Business users need accurate, clean and timely data to take good decisions. This is usually the grunt work that most in-house teams hate, but can’t avoid. They may use the IT department for generating data because the servers are in IT’s custody, but IT may not have the best view of what the business wants. Worse, business users may do it within their own team, wasting the time of expensive resources whose main work is held up because of reporting duties best handled by specialists with data management skills. Without good usable data, the promise of analytics falls flat, so while this is step critical, it is important that the right people for the job do it, so that business users can focus on what they do best.
In better cases, periodic reporting has been automated to a certain extent, but the usability suffers either due to lack of visual appeal or due to security and licensing restrictions. Some product companies have made a killing with potential clients, with visual impact scoring over analytical abilities of their competition. Visual data exploration has an exemplary proponent in Hans Rosling whose TED talks on macro economic data analysis and insights are legendary.
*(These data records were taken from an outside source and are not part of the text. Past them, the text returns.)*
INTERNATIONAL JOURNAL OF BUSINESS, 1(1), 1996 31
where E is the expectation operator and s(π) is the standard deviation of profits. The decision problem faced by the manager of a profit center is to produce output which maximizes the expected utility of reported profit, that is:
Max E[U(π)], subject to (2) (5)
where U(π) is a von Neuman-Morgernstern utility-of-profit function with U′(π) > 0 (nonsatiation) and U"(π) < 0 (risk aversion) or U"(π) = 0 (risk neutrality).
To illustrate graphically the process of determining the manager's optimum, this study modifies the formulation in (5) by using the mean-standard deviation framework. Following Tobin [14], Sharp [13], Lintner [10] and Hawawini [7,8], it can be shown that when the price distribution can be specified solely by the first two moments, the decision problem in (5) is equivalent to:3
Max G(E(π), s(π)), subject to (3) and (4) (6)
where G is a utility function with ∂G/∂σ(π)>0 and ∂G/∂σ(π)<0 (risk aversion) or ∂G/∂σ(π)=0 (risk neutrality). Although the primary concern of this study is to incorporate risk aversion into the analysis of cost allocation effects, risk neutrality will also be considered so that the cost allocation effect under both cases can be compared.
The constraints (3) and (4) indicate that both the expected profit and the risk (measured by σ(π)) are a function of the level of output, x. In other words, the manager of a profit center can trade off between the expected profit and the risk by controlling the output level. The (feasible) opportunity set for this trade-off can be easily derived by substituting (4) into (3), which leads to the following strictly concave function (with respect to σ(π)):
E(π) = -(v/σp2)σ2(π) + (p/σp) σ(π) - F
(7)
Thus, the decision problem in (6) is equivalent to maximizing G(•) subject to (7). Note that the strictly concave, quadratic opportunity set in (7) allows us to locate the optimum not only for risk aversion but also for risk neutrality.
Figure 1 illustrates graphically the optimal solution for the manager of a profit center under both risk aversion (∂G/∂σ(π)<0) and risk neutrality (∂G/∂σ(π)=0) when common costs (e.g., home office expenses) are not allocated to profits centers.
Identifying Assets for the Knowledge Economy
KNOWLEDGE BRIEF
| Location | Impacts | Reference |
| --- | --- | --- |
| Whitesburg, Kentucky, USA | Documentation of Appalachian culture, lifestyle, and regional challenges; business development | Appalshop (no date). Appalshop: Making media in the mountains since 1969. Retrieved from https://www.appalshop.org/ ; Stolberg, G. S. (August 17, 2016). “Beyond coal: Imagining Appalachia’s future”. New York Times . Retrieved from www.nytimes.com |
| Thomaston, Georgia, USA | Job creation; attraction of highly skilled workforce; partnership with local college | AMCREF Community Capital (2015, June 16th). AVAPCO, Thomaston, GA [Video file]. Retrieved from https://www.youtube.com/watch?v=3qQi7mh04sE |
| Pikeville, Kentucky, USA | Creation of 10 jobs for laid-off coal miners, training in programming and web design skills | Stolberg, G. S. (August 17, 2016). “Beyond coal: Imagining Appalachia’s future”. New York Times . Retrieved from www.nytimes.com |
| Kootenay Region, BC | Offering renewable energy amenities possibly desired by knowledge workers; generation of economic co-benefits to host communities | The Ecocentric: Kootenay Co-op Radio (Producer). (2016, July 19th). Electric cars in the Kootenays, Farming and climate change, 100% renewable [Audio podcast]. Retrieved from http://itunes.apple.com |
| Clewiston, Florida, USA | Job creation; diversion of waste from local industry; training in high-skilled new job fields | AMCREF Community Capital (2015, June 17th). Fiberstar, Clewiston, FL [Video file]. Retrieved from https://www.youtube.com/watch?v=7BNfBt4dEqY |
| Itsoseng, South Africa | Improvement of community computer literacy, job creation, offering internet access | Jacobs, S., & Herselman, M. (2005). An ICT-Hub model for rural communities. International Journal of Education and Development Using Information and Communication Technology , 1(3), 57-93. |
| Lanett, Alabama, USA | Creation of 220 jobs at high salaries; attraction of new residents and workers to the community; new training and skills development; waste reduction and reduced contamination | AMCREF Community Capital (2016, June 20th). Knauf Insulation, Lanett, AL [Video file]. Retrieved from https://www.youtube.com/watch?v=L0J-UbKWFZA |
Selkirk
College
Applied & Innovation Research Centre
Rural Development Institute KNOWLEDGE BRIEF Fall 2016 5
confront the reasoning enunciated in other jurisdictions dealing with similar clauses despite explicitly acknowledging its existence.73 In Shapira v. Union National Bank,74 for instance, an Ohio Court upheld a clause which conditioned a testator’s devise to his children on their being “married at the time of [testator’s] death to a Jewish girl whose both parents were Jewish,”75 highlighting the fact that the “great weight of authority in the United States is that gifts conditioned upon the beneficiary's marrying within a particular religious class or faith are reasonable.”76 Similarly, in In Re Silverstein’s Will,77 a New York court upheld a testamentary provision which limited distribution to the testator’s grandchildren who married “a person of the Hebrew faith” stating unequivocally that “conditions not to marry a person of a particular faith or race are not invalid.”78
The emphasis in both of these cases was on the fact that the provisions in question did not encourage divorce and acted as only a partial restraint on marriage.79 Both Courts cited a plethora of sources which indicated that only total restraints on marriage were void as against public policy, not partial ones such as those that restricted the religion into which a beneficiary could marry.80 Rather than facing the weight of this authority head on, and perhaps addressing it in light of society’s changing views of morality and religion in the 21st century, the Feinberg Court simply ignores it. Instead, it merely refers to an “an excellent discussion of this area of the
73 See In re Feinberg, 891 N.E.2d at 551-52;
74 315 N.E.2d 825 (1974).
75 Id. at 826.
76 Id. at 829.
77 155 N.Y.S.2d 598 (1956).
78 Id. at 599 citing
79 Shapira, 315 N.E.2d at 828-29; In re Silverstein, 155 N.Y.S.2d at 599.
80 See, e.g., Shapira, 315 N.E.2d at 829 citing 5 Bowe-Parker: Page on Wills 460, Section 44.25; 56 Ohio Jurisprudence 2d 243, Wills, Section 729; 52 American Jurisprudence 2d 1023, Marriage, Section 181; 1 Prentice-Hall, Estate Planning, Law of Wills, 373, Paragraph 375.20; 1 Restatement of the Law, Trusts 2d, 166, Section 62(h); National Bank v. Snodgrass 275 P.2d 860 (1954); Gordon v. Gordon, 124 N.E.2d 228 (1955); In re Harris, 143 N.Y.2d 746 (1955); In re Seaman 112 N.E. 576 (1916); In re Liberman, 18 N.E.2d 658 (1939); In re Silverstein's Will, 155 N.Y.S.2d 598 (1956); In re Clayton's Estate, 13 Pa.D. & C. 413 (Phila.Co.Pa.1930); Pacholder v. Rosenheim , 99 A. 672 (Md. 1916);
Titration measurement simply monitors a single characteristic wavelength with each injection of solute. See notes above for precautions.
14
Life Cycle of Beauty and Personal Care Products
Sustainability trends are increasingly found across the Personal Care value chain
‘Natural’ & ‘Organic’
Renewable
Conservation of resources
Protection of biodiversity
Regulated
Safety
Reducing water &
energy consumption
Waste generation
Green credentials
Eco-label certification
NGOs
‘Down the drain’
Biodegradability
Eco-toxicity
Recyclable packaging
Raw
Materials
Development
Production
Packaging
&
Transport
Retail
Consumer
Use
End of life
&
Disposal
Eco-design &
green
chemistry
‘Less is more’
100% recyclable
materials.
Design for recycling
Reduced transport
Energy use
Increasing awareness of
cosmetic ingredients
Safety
While everyone may not be have Rosling’s gift, the best are already there, going further than interactive graphs, going the whole hog using sophisticated tools to build statistical data crunching models. Banks have been at it for years. So have retailers and insurance companies, not to mention sports franchises, hospitality majors or your friendly neighborhood airlines jacking up the rates at will. The Holy Grail lies in the accuracy of predicting outcomes – be it finding out who will respond to a 10% discount offer; who will win the 2010 Super Bowl; what interest rate John Doe deserves for his new auto loan; or what inventory levels of each SKU should be kept to balance inventory turns and stock-outs.
And that calls for some wizardry, in the form of domain knowledge coupled with a thorough understanding of data management and statistical analysis techniques. If it had been that elementary, dear Watson, everyone would’ve been there.
One size doesn’t fit all
The time is overdue for every firm to do an objective evaluation of its situation, pressing analytical needs that would help solve business issues better, balance the short term and long term goals, and take the right step forward in the direction of advanced analytics. The competitive advantage offered by advanced analytics is officially up for grabs to anyone who is interested, has data and a culture that encourages fact-based decision making.